Carter left office profoundly unpopular but worked energetically for decades on humanitarian causes. He was awarded the Nobel Peace Prize in 2002 in recognition of his “untiring effort to find peaceful solutions to international conflicts, to advance democracy and human rights, and to promote economic and social development”.

Carter had been a centrist as governor of Georgia with populist tendencies when he moved into the White House as the 39th U.S. president. He was a Washington outsider at a time when America was still reeling from the Watergate scandal that led Republican Richard Nixon to resign as president in 1974 and elevated Ford from vice president.

“I’m Jimmy Carter and I’m running for president. I will never lie to you”, Carter promised with an ear-to-ear smile.

Asked to assess his presidency, Carter said in a 1991 documentary: “The biggest failure we had was a political failure. I never was able to convince the American people that I was a forceful and strong leader”.

Despite his difficulties in office, Carter had few rivals for accomplishments as a former president. He gained global acclaim as a tireless human rights advocate, a voice for the disenfranchised and a leader in the fight against hunger and poverty, winning the respect that eluded him in the White House.

Carter won the Nobel Peace Prize in 2002 for his efforts to promote human rights and resolve conflicts around the world, from Ethiopia and Eritrea to Bosnia and Haiti.
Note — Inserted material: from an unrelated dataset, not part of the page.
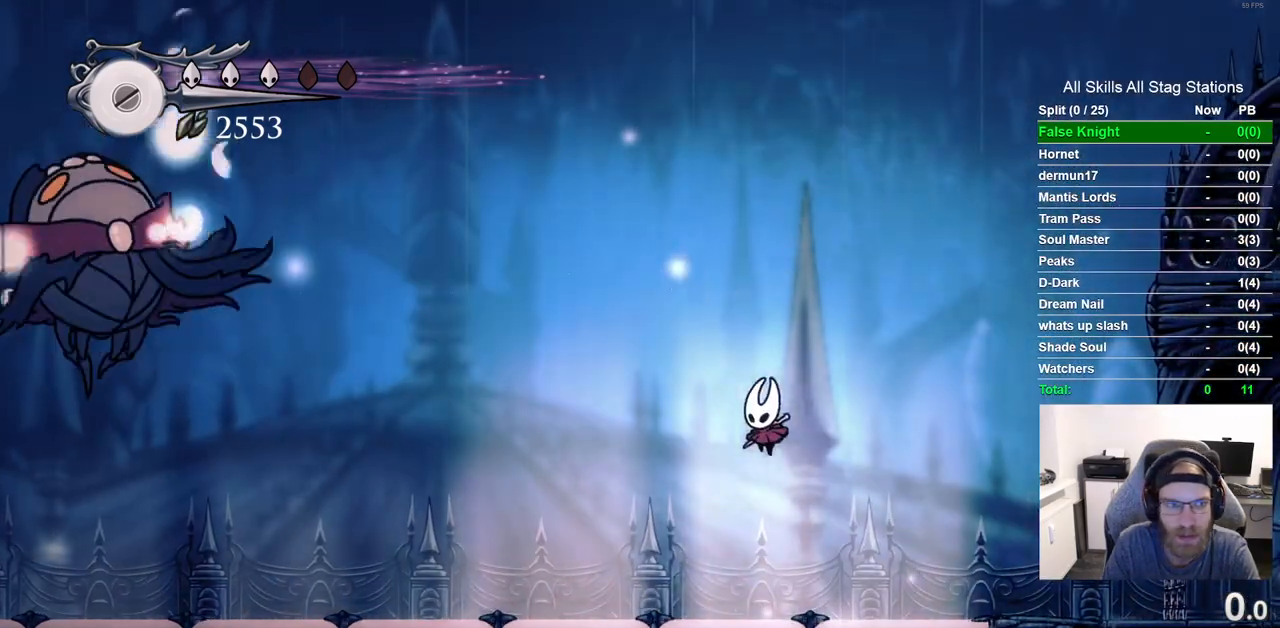
{"dt_ms": 500, "buttons": ["DPAD_LEFT"], "left_stick": "center", "right_stick": "center", "events": [[217, "R2", "down"], [417, "R2", "up"]]}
His Carter Center in Atlanta sent international election-monitoring delegations to polls around the world.

A Southern Baptist Sunday school teacher since his teens, Carter brought a strong sense of morality to the presidency, speaking openly about his religious faith. He also sought to take some pomp out of an increasingly imperial presidency – walking, rather than riding in a limousine, in his 1977 inauguration parade.

The Middle East was the focus of Carter’s foreign policy. The 1979 Egypt-Israel peace treaty, based on the 1978 Camp David accords, ended a state of war between the two neighbors.

Carter brought Egyptian President Anwar Sadat and Israeli Prime Minister Menachem Begin to the Camp David presidential retreat in Maryland for talks. Later, as the accords seemed to be unraveling, Carter saved the day by flying to Cairo and Jerusalem for personal shuttle diplomacy.

The treaty provided for Israeli withdrawal from Egypt’s Sinai Peninsula and establishment of diplomatic relations. Begin and Sadat each won a Nobel Peace Prize in 1978.

By the 1980 election, the overriding issues were double-digit inflation, interest rates that exceeded 20% and soaring gas prices, as well as the Iran hostage crisis that brought humiliation to America. These issues marred Carter’s presidency and undermined his chances of winning a second term.